_Given exercise 1_. In the message on DMARC coverage, what must whitelisting be paired with to be safe?
_Given exercise 2_. From the message on DMARC coverage, extract the passage from "On Fri, Sep" up to and including "none or reject.".
_Given exercise 3_.
Decide whether each statement agrees with the message on DMARC coverage. Answer yes or no for each, and quote the deciding words from the message.
(a) In the reference model, a p=quarantine policy is treated as either none or reject.
(b) In the reference model, unauthenticated messages are blocked when p=none.
(c) A domain may need whitelisting only if its sender policy permits it.

_Text to read_.
○ ○ ○
No. Realistically, this is the last document likely to come out of this
group on this subject.   So I am no sure to publish it unless it fixes the
coverage problem.

To state the coverage problem another way:

   - Content filtering creates a need for whitelisting
   - Any domain may require whitelisting, regardless of sender policy.
   - Whitelisting is only safe if it is coupled with an authentication
   mechanism which prevents impersonation.
   - Therefore, sender authentication, by a combination of local policy and
   sender policy, needs to be defined for all possible messages.


Doug Foster

On Fri, Sep 15, 2023 at 7:23 AM Alessandro Vesely <[email protected]> wrote:

> On Thu 14/Sep/2023 16:39:49 +0200 Murray S. Kucherawy wrote:
> > On Wed, Sep 13, 2023 at 6:01 PM Douglas Foster wrote:
> >
> >> Our assumed reference model is a fully automated, by-the-spec
> >> implementation of RFC 7489.   In particular, this means that:
> >> - when p=none, unauthenticated messages are never obstructed, for fear
> of hindering a wanted message
> >> - when p=reject, unauthenticated messages are never allowed, in the
> blind faith that such messages are always unwanted
> >> - when p=quarantine, automation will break down, so the policy is
> recategorized as either none or reject.
> >>
> >> This raises a coverage problem.   A huge volume of traffic will not be
> >> protected by Sender Authentication, so the evaluator becomes entirely
> >> dependent upon content filtering to protect himself from attacks that
> >> impersonate unprotected domains.  In the unlikely case that a content
> >> filtering implementation is sufficient for non-DMARC domains, it is
> likely
> >> to be sufficient for DMARC domains also, making DMARC unnecessary.
○ ○ ○
[Element-and-box listings]
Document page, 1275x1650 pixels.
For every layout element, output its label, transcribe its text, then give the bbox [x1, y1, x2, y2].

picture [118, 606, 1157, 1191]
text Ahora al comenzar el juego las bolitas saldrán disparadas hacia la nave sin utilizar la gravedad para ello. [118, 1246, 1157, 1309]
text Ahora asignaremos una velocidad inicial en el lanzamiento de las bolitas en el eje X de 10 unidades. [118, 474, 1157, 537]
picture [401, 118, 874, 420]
○ ○ ○
_Full solution 1_. An authentication mechanism which prevents impersonation.

_Full solution 2_.
On Fri, Sep 15, 2023 at 7:23 AM Alessandro Vesely <[email protected]> wrote:

> On Thu 14/Sep/2023 16:39:49 +0200 Murray S. Kucherawy wrote:
> > On Wed, Sep 13, 2023 at 6:01 PM Douglas Foster wrote:
> >
> >> Our assumed reference model is a fully automated, by-the-spec
> >> implementation of RFC 7489.   In particular, this means that:
> >> - when p=none, unauthenticated messages are never obstructed, for fear
> of hindering a wanted message
> >> - when p=reject, unauthenticated messages are never allowed, in the
> blind faith that such messages are always unwanted
> >> - when p=quarantine, automation will break down, so the policy is
> recategorized as either none or reject.

_Full solution 3_.
(a) Yes: "recategorized as either none or reject"
(b) No: "unauthenticated messages are never obstructed"
(c) No: "Any domain may require whitelisting, regardless of sender policy."